Además, se dedica a la venta de café –preparado y en grano– a través de sus cafeterías en Chiapas y una más en Ciudad de México; asimismo, capacita y apoya a pequeños productores y a cualquiera que esté interesado.

“Cafeología nace ante una problemática y hoy se centra en dos temas: café y conocimiento del café. Haciendo café conocemos, aprendemos y ponemos a disposición ese conocimiento a través de un área de educación. Al año damos más de 40 cursos en México y fuera de México”, comparte.

¿Cuál es el panorama del café en México?

El café no es una prioridad en la política gastronómica. Cuando tú ves los productos del campo mexicano, antes está el maíz, el frijol, el aguacate, el arroz, el azúcar. Antes hay 30 cosas más. 

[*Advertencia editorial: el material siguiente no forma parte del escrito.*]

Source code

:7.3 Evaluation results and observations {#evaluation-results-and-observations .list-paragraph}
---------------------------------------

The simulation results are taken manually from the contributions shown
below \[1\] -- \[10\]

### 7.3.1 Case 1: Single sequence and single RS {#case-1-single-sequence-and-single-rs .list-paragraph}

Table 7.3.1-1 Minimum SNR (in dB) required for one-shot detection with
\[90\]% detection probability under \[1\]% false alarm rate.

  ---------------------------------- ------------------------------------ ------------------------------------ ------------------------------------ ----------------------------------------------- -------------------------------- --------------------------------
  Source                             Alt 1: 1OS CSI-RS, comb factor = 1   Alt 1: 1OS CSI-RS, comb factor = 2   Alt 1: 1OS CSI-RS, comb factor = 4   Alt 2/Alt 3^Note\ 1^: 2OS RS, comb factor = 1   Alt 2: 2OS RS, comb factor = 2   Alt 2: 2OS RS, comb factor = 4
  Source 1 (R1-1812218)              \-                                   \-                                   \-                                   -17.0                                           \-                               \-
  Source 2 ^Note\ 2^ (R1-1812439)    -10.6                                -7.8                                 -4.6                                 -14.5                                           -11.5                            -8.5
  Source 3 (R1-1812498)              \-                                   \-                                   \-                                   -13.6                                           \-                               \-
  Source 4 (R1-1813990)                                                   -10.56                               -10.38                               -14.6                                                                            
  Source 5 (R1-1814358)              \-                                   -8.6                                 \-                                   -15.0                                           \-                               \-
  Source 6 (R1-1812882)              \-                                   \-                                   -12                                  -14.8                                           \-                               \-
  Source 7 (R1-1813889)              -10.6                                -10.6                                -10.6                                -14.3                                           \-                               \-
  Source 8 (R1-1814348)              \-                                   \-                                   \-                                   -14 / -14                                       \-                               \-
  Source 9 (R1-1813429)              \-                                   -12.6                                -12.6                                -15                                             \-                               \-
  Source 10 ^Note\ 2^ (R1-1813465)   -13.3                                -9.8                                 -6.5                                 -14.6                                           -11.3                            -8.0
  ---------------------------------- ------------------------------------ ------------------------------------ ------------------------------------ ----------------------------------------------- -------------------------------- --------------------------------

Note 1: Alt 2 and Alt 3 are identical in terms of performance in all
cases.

Pero el café ha adolecido de algo en toda su toda su existencia. Para hacer negocios de café, legislar sobre el café, vender café, servir café, exportar café, hasta para producir café: en este país no es necesario saber de café. 

¿Qué papel juega la educación?

Fundamental. El conocimiento es la herramienta más poderosa que tenemos. No queremos formar solo catadores, sino pensadores del café. Gente que entienda lo que significa el suelo, la altura, la fermentación, la historia del productor. La educación permite que la cadena sea justa, que haya respeto y consciencia en cada paso.

¿Cómo puede el consumidor apoyar al campo?

Buscar trazabilidad. Tu café debe decir de qué país, estado, región o finca proviene. Si no lo hace, probablemente no estás sumando. No se trata sólo de tomar café, sino de entender todo lo que hay detrás: esfuerzo, historia y comunidad. 

¿Qué sigue para Cafeología?

Seguir aprendiendo y compartiendo. Estamos desarrollando más cursos en línea, colaboraciones con universidades y proyectos de investigación sobre fermentaciones naturales y variedades nativas. El café mexicano tiene un potencial enorme, pero necesita tiempo, ciencia y empatía. Si logramos comprenderlo, no sólo lo beberemos mejor: lo honraremos. 

En la voz de Jesús Salazar, el café deja de ser una rutina y se convierte en territorio vivo: en un lenguaje que se huele, se escucha y se comparte. 

Su trabajo busca que cada sorbo lleve consigo el eco del campo, la historia del productor y el conocimiento que da sentido a la taza. Cafeología no sólo tuesta granos, cultiva conciencia.